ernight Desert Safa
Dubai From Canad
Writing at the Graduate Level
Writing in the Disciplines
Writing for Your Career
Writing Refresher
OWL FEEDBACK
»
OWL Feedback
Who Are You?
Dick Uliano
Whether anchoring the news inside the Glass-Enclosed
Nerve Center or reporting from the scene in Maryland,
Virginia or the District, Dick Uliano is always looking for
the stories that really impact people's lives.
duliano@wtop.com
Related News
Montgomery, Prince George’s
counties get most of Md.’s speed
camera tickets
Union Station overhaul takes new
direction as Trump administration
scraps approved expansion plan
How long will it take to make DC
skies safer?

==

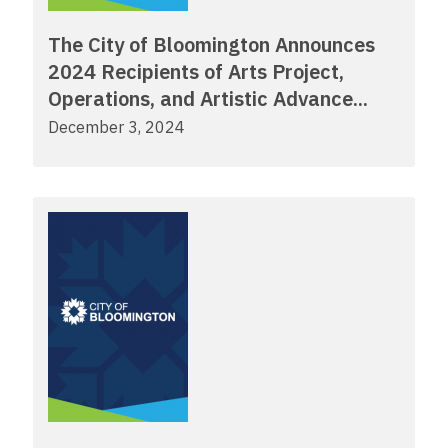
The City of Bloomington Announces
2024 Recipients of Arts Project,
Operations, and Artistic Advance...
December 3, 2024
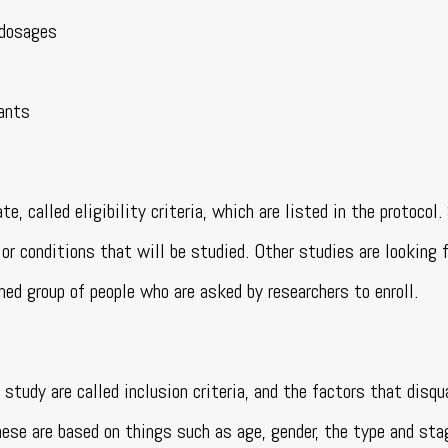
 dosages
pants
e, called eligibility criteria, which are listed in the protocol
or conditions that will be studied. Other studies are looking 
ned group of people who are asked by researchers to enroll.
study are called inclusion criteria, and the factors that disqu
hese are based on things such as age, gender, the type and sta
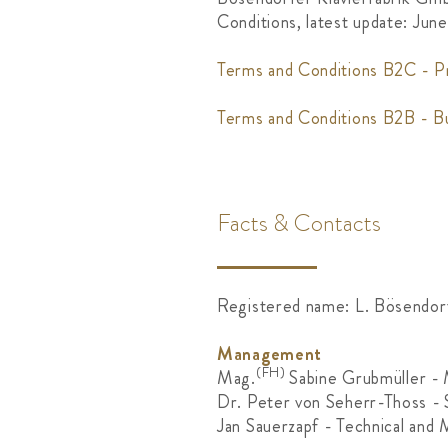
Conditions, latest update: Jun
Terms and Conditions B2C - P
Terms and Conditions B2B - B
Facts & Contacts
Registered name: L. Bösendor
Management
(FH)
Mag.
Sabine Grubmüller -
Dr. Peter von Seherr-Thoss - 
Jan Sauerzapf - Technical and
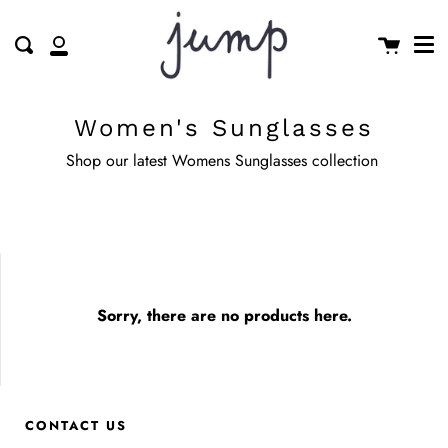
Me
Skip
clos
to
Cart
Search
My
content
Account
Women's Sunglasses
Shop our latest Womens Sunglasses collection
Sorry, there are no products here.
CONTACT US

=== Job item ===
Starting with the line with "scraps approved expansion plan" above and going on through the line with "skies safer?", transcribe every line exactly, both ends included, and add nothing.

=== Result of the exercise ===
scraps approved expansion plan
How long will it take to make DC
skies safer?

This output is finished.